No, that does not work. If she chooses HTH then your algorithm chooses THT, but by symmetry those are equal. To win you must choose HHT.

5. Dec 13, 2016

### FactChecker

(I added some to my prior post.) Looking only at the first occurrence of his pick, 'HTH', your pick of 'THT' will have equal odds and will come before in the string 'T HTH'. They are not symmetric cases since you have guaranteed yourself a win in a small subset that he needed for a win.

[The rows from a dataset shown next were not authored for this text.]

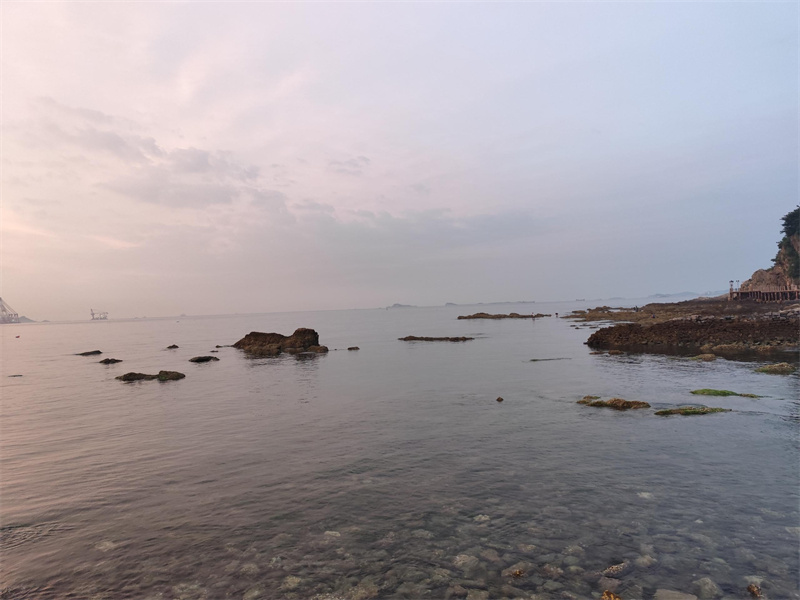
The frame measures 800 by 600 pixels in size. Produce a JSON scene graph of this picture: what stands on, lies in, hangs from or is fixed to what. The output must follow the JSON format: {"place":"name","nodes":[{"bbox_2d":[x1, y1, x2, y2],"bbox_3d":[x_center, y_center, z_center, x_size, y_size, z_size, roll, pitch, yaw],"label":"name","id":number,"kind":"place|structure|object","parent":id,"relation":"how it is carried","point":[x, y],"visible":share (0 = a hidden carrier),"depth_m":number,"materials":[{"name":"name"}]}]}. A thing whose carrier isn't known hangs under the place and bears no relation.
{"place":"outdoors","nodes":[
{"label":"outdoors","id":0,"kind":"place"},
{"bbox_2d":[16,315,37,322],"label":"distant hill","id":1,"kind":"structure","parent":0,"point":[28,320],"materials":[{"name":"grey"}]},
{"bbox_2d":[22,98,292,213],"label":"cloud","id":2,"kind":"structure","parent":0,"point":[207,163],"materials":[{"name":"grey"}]},
{"bbox_2d":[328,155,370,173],"label":"cloud","id":3,"kind":"structure","parent":0,"point":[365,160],"materials":[{"name":"grey"}]},
{"bbox_2d":[0,304,799,599],"label":"sea","id":4,"kind":"structure","parent":0,"point":[610,422],"materials":[{"name":"liquid"}]},
{"bbox_2d":[0,296,20,324],"label":"crane","id":5,"kind":"object","parent":4,"relation":"in","point":[0,300],"visible":0.97,"materials":[{"name":"grey metal"}]},
{"bbox_2d":[7,374,22,377],"bbox_3d":[-16.662,3.319,22.882,0.825,0.200,0.552,-1,-1,2],"label":"rock","id":6,"kind":"object","parent":4,"relation":"in","point":[20,375],"visible":0.95,"depth_m":22.82,"materials":[{"name":"black stone"}]},
{"bbox_2d":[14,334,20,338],"label":"buoy","id":7,"kind":"object","parent":4,"relation":"on","point":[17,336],"visible":0.99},
{"bbox_2d":[75,349,101,355],"bbox_3d":[-20.379,3.621,34.424,1.815,0.480,1.328,-1,-1,2],"label":"rock","id":8,"kind":"object","parent":4,"relation":"in","point":[98,352],"visible":0.94,"depth_m":34.29,"materials":[{"name":"stone"}]},
{"bbox_2d":[89,308,108,320],"label":"ship","id":9,"kind":"object","parent":4,"relation":"on","point":[105,318],"visible":0.95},
{"bbox_2d":[94,540,116,551],"bbox_3d":[-3.202,2.694,5.785,0.293,0.113,0.284,-2,-1,35],"label":"rock","id":10,"kind":"object","parent":4,"relation":"in","point":[108,543],"visible":0.54,"depth_m":5.72,"materials":[{"name":"stone"}]},
{"bbox_2d":[98,358,122,363],"bbox_3d":[-15.193,3.329,27.741,1.431,0.449,1.132,-1,-1,2],"label":"rock","id":11,"kind":"object","parent":4,"relation":"in","point":[105,362],"visible":0.94,"depth_m":27.59,"materials":[{"name":"stone"}]},
{"bbox_2d":[115,370,185,381],"bbox_3d":[-9.482,3.004,19.996,2.803,0.517,1.568,-1,-1,2],"label":"rock","id":12,"kind":"object","parent":4,"relation":"in","point":[128,377],"visible":0.91,"depth_m":19.82,"materials":[{"name":"stone"}]},
{"bbox_2d":[166,344,179,348],"bbox_3d":[-16.945,3.636,39.463,1.100,0.507,1.106,-1,-1,2],"label":"rock","id":13,"kind":"object","parent":4,"relation":"in","point":[169,347],"visible":0.96,"depth_m":39.31,"materials":[{"name":"brown stone"}]},
{"bbox_2d":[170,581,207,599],"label":"rock","id":14,"kind":"object","parent":4,"relation":"in","point":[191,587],"visible":0.82,"depth_m":4.70,"materials":[{"name":"stone"}]},
{"bbox_2d":[188,355,219,362],"bbox_3d":[-10.374,3.226,27.848,1.639,0.448,1.358,-1,-1,2],"label":"rock","id":15,"kind":"object","parent":4,"relation":"in","point":[202,360],"visible":0.96,"depth_m":27.65,"materials":[{"name":"stone"}]},
{"bbox_2d":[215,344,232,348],"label":"rock","id":16,"kind":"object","parent":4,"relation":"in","point":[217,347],"visible":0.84,"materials":[{"name":"brown stone"}]},
{"bbox_2d":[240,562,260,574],"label":"rock","id":17,"kind":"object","parent":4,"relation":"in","point":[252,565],"visible":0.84,"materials":[{"name":"stone"}]},
{"bbox_2d":[230,328,328,354],"bbox_3d":[-7.618,2.940,33.093,6.681,2.125,4.931,-1,-1,2],"label":"rock","id":18,"kind":"object","parent":4,"relation":"in","point":[265,336],"visible":0.92,"depth_m":32.27,"materials":[{"name":"brown stone"}]},
{"bbox_2d":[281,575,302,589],"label":"rock","id":19,"kind":"object","parent":4,"relation":"in","point":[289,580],"visible":0.79,"depth_m":4.80,"materials":[{"name":"stone"}]},
{"bbox_2d":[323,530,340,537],"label":"rock","id":20,"kind":"object","parent":4,"relation":"in","point":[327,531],"visible":0.61,"depth_m":5.78,"materials":[{"name":"stone"}]},
{"bbox_2d":[347,346,359,350],"bbox_3d":[-3.012,3.191,33.647,0.929,0.366,0.791,-1,-1,2],"label":"rock","id":21,"kind":"object","parent":4,"relation":"in","point":[350,348],"visible":0.96,"depth_m":33.54,"materials":[{"name":"stone"}]},
{"bbox_2d":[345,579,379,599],"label":"rock","id":22,"kind":"object","parent":4,"relation":"in","point":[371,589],"visible":0.84,"depth_m":4.57,"materials":[{"name":"stone"}]},
{"bbox_2d":[398,335,476,341],"bbox_3d":[2.726,3.065,39.890,6.066,0.571,2.768,-1,-1,2],"label":"rock","id":23,"kind":"object","parent":4,"relation":"in","point":[421,338],"visible":0.94,"depth_m":39.44,"materials":[{"name":"brown stone"}]},
{"bbox_2d":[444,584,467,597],"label":"rock","id":24,"kind":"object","parent":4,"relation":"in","point":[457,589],"visible":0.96,"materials":[{"name":"brown stone"}]},
{"bbox_2d":[452,554,479,569],"bbox_3d":[0.635,2.541,5.121,0.297,0.138,0.305,-1,-1,-45],"label":"rock","id":25,"kind":"object","parent":4,"relation":"in","point":[464,558],"visible":0.73,"depth_m":5.04,"materials":[{"name":"stone"}]},
{"bbox_2d":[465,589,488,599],"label":"rock","id":26,"kind":"object","parent":4,"relation":"in","point":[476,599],"visible":0.97,"depth_m":4.46,"materials":[{"name":"grey stone"}]},
{"bbox_2d":[473,514,489,521],"bbox_3d":[0.922,2.491,6.027,0.239,0.101,0.239,-2,-1,42],"label":"rock","id":27,"kind":"object","parent":4,"relation":"in","point":[484,518],"visible":0.67,"depth_m":5.97,"materials":[{"name":"stone"}]},
{"bbox_2d":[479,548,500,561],"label":"rock","id":28,"kind":"object","parent":4,"relation":"in","point":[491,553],"visible":0.76,"depth_m":5.19,"materials":[{"name":"stone"}]},
{"bbox_2d":[496,396,503,401],"bbox_3d":[2.549,2.588,13.592,0.243,0.177,0.251,-1,-1,2],"label":"rock","id":29,"kind":"object","parent":4,"relation":"in","point":[501,399],"visible":0.97,"depth_m":13.54,"materials":[{"name":"brown stone"}]},
{"bbox_2d":[456,312,549,318],"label":"rock","id":30,"kind":"object","parent":4,"relation":"in","point":[461,316],"visible":0.95,"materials":[{"name":"brown stone"}]},
{"bbox_2d":[502,563,526,577],"bbox_3d":[1.079,2.539,4.934,0.285,0.134,0.279,-1,-1,2],"label":"rock","id":31,"kind":"object","parent":4,"relation":"in","point":[517,572],"visible":0.76,"depth_m":4.90,"materials":[{"name":"stone"}]},
{"bbox_2d":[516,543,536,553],"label":"rock","id":32,"kind":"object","parent":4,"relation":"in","point":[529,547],"visible":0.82,"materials":[{"name":"stone"}]},
{"bbox_2d":[528,357,570,361],"bbox_3d":[6.559,2.673,23.536,2.410,0.204,0.791,-1,-1,2],"label":"rock","id":33,"kind":"object","parent":4,"relation":"in","point":[534,360],"visible":0.96,"depth_m":23.43,"materials":[{"name":"black stone"}]},
{"bbox_2d":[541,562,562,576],"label":"rock","id":34,"kind":"object","parent":4,"relation":"in","point":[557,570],"visible":0.91,"depth_m":4.82,"materials":[{"name":"grey stone"}]},
{"bbox_2d":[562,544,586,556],"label":"rock","id":35,"kind":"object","parent":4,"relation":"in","point":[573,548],"visible":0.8,"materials":[{"name":"stone"}]},
{"bbox_2d":[600,590,621,599],"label":"rock","id":36,"kind":"object","parent":4,"relation":"in","point":[607,592],"visible":0.97,"depth_m":4.39,"materials":[{"name":"brown stone"}]},
{"bbox_2d":[576,396,650,409],"bbox_3d":[5.016,2.531,12.549,1.720,0.347,1.271,-1,-1,2],"label":"rock","id":37,"kind":"object","parent":4,"relation":"in","point":[623,404],"visible":0.85,"depth_m":12.41,"materials":[{"name":"brown stone"}]},
{"bbox_2d":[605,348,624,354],"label":"rock","id":38,"kind":"object","parent":4,"relation":"in","point":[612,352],"visible":0.95,"depth_m":25.45,"materials":[{"name":"brown stone"}]},
{"bbox_2d":[602,562,628,575],"bbox_3d":[1.951,2.470,4.811,0.304,0.129,0.220,-1,-1,-35],"label":"rock","id":39,"kind":"object","parent":4,"relation":"in","point":[612,568],"visible":0.83,"depth_m":4.78,"materials":[{"name":"stone"}]},
{"bbox_2d":[634,554,655,567],"bbox_3d":[2.281,2.462,4.970,0.237,0.126,0.232,-1,-1,-41],"label":"rock","id":40,"kind":"object","parent":4,"relation":"in","point":[645,560],"visible":0.73,"depth_m":4.92,"materials":[{"name":"stone"}]},
{"bbox_2d":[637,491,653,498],"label":"rock","id":41,"kind":"object","parent":4,"relation":"in","point":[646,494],"visible":0.56,"depth_m":6.67,"materials":[{"name":"white stone"}]},
{"bbox_2d":[654,588,697,599],"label":"rock","id":42,"kind":"object","parent":4,"relation":"in","point":[669,592],"visible":0.99,"depth_m":4.26,"materials":[{"name":"grey stone"}]},
{"bbox_2d":[655,406,729,415],"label":"rock","id":43,"kind":"object","parent":4,"relation":"in","point":[676,410],"visible":0.88,"depth_m":11.51,"materials":[{"name":"green"}]},
{"bbox_2d":[691,577,720,597],"bbox_3d":[2.551,2.422,4.409,0.228,0.146,0.250,-1,-1,2],"label":"rock","id":44,"kind":"object","parent":4,"relation":"in","point":[699,582],"visible":0.9,"depth_m":4.38,"materials":[{"name":"grey stone"}]},
{"bbox_2d":[695,352,716,360],"bbox_3d":[12.530,2.423,21.762,1.066,0.402,0.991,-1,-1,2],"label":"rock","id":45,"kind":"object","parent":4,"relation":"in","point":[709,357],"visible":0.94,"depth_m":21.59,"materials":[{"name":"stone"}]},
{"bbox_2d":[690,388,763,397],"bbox_3d":[8.361,2.473,13.620,1.805,0.273,1.165,-1,-1,2],"label":"seaweed","id":46,"kind":"object","parent":4,"relation":"in","point":[722,392],"visible":0.86,"depth_m":13.61,"materials":[{"name":"green plant"}]},
{"bbox_2d":[746,583,762,597],"bbox_3d":[2.987,2.478,4.467,0.161,0.122,0.189,-1,-1,2],"label":"rock","id":47,"kind":"object","parent":4,"relation":"in","point":[751,587],"visible":0.95,"depth_m":4.45,"materials":[{"name":"brown stone"}]},
{"bbox_2d":[753,362,797,373],"bbox_3d":[12.665,2.392,17.766,1.714,0.414,1.388,-1,-1,2],"label":"rock","id":48,"kind":"object","parent":4,"relation":"in","point":[769,368],"visible":0.89,"depth_m":17.65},
{"bbox_2d":[0,0,799,317],"label":"sky","id":49,"kind":"structure","parent":0,"point":[353,303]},
{"bbox_2d":[385,303,416,308],"label":"distant island","id":50,"kind":"structure","parent":0,"point":[398,305],"materials":[{"name":"grey stone"}]},
{"bbox_2d":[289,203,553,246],"label":"cloud","id":51,"kind":"structure","parent":0,"point":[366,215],"materials":[{"name":"grey"}]},
{"bbox_2d":[442,300,537,305],"label":"distant island","id":52,"kind":"structure","parent":0,"point":[449,303],"materials":[{"name":"grey"}]},
{"bbox_2d":[603,290,725,301],"label":"distant hill","id":53,"kind":"structure","parent":0,"point":[686,293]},
{"bbox_2d":[580,299,799,357],"label":"rocky shore","id":54,"kind":"structure","parent":0,"point":[747,328],"materials":[{"name":"brown stone"}]},
{"bbox_2d":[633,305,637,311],"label":"person","id":55,"kind":"object","parent":54,"relation":"on","point":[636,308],"visible":0.97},
{"bbox_2d":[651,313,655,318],"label":"person","id":56,"kind":"object","parent":54,"relation":"on","point":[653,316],"visible":0.94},
{"bbox_2d":[729,283,799,302],"label":"wooden pier","id":57,"kind":"structure","parent":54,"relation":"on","point":[795,291],"materials":[{"name":"brown wood"}]},
{"bbox_2d":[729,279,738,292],"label":"lamp post","id":58,"kind":"object","parent":57,"relation":"on","point":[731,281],"visible":0.85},
{"bbox_2d":[733,207,799,295],"label":"rocky hill","id":59,"kind":"structure","parent":0,"point":[757,274],"materials":[{"name":"stone"}]},
{"bbox_2d":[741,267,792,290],"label":"rock","id":60,"kind":"object","parent":59,"relation":"on","point":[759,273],"visible":0.46,"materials":[{"name":"stone"}]},
{"bbox_2d":[774,207,799,284],"label":"tree","id":61,"kind":"object","parent":59,"relation":"on","point":[787,221],"visible":0.84,"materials":[{"name":"green plant"}]}
]}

EDIT: I see your point. It is symmetric, since his 'HTH' has the same advantage of coming before my first 'THT' in the string 'H THT'. So your solution is to copy the first two characters of his as your second and third and to make your first character different from his second character (your third char). That would make it asymmetric and give you an advantage.

Last edited: Dec 13, 2016
6. Dec 14, 2016

### haruspex

Yes, that seems to work. Haven't figured out whether that gives the best advantage in each case.

7. Dec 14, 2016

### Zafa Pi

In fact I can choose one such that probability of my winning is 2/3, except in the cases where you selected HHH or TTT, then my chances are 7/8.
When I was a student back in the 50s I won my food money with this and the Monte Hall trick.
The cute part is that A beats B beats C beats D beats A. Winning isn't transitive.

8. Dec 15, 2016

### FactChecker

EDIT2: This is wrong again. It can end up with your string being the same as his. I give up as far as stating a simple solution that works for all cases.

9. Dec 15, 2016

### Zafa Pi

I can even do better. Let's list the 4 cases with more Ts than Hs in alphabetical order (the other cases are symmetric):
HTT is beat by HHT with probability 2/3.
THT is beat by TTH with probability 2/3.
TTH is beat by HTT with probability 3/4.
TTT is beat by HTT with probability 7/8.

The proof of the 1st case: Let p = the probability that HHT beats HTT. We must eventually start with H in either case.
If the next is H (probability 1/2) then HHT wins.
If the next is T (probability 1/2) then !/2 the time HHT loses and 1/2 the time we start over. So p = 1/2 + 1/2*(1/2*0 + 1/2*p), thus p = 2/3.

The 2nd case has the same argument. The 3rd and 4th cases are easier.

10. Dec 15, 2016

### haruspex

No, I think it works. Without loss of generality, he chose a sequence starting with H. Your rule gives:
Code (Text):

His    Yours
HHH  THH
HHT  THH
HTH  HHT
HTT  HHT

Generalising to strings length N>2, let his choice be (c1, .. , cN). For convenience, abbreviate c1, .. , cN-1 to S.
So he chose (S, cN). You choose (c0, S), where c0 is not c2.
There are equal probabilities that the first N tosses will produce one of the two sequences. Otherwise, let your probability of winning be p.
To reach a decision, the sequence S has to arise. There is an evens chance it was preceded by c0, making you the winner, and an evens chance that it will not be followed by cN, giving you another chance. The rule for choosing c0 prevents that argument working symmetrically.
This appears to give p = 1/2+p/4, so p = 2/3.
But here's the problem: If S is not followed by cN in the throw sequence then we might nevertheless still be in a partial match with either chosen sequence. E.g. if his sequence is HTHH and the tosses produce HTHT, that last HT puts him back to a half-way match. Our sequence, HHTH, is doing even better, but is that generally true?

11. Dec 16, 2016

### FactChecker

Oh! Thanks! I got myself confused.